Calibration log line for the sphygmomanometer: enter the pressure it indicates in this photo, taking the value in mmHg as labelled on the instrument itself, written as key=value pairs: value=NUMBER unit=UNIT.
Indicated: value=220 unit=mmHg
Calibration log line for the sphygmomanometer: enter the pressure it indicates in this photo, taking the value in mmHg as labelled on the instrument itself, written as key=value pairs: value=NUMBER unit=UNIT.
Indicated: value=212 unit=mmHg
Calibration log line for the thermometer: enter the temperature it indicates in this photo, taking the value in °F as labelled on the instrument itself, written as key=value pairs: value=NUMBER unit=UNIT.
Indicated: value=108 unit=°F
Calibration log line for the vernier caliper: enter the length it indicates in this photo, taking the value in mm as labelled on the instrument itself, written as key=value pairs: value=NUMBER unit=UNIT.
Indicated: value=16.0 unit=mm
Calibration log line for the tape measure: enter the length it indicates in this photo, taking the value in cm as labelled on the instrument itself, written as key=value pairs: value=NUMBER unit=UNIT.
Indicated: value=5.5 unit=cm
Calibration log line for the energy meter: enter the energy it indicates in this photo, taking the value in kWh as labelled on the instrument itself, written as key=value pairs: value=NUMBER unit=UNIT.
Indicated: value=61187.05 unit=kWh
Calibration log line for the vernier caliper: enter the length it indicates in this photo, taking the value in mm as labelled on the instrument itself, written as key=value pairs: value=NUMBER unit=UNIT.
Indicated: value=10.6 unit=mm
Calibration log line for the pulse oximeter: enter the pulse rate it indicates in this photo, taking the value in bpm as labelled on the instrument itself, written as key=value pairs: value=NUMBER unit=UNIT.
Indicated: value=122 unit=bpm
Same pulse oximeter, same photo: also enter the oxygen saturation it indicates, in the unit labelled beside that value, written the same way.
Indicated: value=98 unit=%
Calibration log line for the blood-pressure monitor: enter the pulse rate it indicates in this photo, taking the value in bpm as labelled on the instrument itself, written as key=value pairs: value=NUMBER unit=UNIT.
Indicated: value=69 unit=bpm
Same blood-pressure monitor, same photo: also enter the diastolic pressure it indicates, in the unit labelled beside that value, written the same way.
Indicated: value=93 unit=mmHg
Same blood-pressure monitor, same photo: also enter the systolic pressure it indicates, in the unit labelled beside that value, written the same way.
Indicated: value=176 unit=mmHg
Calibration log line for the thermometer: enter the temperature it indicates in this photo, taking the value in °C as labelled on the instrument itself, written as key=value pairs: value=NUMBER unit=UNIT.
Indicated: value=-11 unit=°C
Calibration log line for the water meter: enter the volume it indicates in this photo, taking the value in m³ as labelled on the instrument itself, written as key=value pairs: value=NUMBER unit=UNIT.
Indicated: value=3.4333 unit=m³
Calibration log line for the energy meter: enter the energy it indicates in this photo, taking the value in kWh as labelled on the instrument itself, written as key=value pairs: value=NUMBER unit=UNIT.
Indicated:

→ **Your goal**
Rewrite all of the records above as a numbered list, leaving out any blank lines.

→ **Response to the exercise**
1. Calibration log line for the sphygmomanometer: enter the pressure it indicates in this photo, taking the value in mmHg as labelled on the instrument itself, written as key=value pairs: value=NUMBER unit=UNIT.
2. Indicated: value=220 unit=mmHg
3. Calibration log line for the sphygmomanometer: enter the pressure it indicates in this photo, taking the value in mmHg as labelled on the instrument itself, written as key=value pairs: value=NUMBER unit=UNIT.
4. Indicated: value=212 unit=mmHg
5. Calibration log line for the thermometer: enter the temperature it indicates in this photo, taking the value in °F as labelled on the instrument itself, written as key=value pairs: value=NUMBER unit=UNIT.
6. Indicated: value=108 unit=°F
7. Calibration log line for the vernier caliper: enter the length it indicates in this photo, taking the value in mm as labelled on the instrument itself, written as key=value pairs: value=NUMBER unit=UNIT.
8. Indicated: value=16.0 unit=mm
9. Calibration log line for the tape measure: enter the length it indicates in this photo, taking the value in cm as labelled on the instrument itself, written as key=value pairs: value=NUMBER unit=UNIT.
10. Indicated: value=5.5 unit=cm
11. Calibration log line for the energy meter: enter the energy it indicates in this photo, taking the value in kWh as labelled on the instrument itself, written as key=value pairs: value=NUMBER unit=UNIT.
12. Indicated: value=61187.05 unit=kWh
13. Calibration log line for the vernier caliper: enter the length it indicates in this photo, taking the value in mm as labelled on the instrument itself, written as key=value pairs: value=NUMBER unit=UNIT.
14. Indicated: value=10.6 unit=mm
15. Calibration log line for the pulse oximeter: enter the pulse rate it indicates in this photo, taking the value in bpm as labelled on the instrument itself, written as key=value pairs: value=NUMBER unit=UNIT.
16. Indicated: value=122 unit=bpm
17. Same pulse oximeter, same photo: also enter the oxygen saturation it indicates, in the unit labelled beside that value, written the same way.
18. Indicated: value=98 unit=%
19. Calibration log line for the blood-pressure monitor: enter the pulse rate it indicates in this photo, taking the value in bpm as labelled on the instrument itself, written as key=value pairs: value=NUMBER unit=UNIT.
20. Indicated: value=69 unit=bpm
21. Same blood-pressure monitor, same photo: also enter the diastolic pressure it indicates, in the unit labelled beside that value, written the same way.
22. Indicated: value=93 unit=mmHg
23. Same blood-pressure monitor, same photo: also enter the systolic pressure it indicates, in the unit labelled beside that value, written the same way.
24. Indicated: value=176 unit=mmHg
25. Calibration log line for the thermometer: enter the temperature it indicates in this photo, taking the value in °C as labelled on the instrument itself, written as key=value pairs: value=NUMBER unit=UNIT.
26. Indicated: value=-11 unit=°C
27. Calibration log line for the water meter: enter the volume it indicates in this photo, taking the value in m³ as labelled on the instrument itself, written as key=value pairs: value=NUMBER unit=UNIT.
28. Indicated: value=3.4333 unit=m³
29. Calibration log line for the energy meter: enter the energy it indicates in this photo, taking the value in kWh as labelled on the instrument itself, written as key=value pairs: value=NUMBER unit=UNIT.
30. Indicated:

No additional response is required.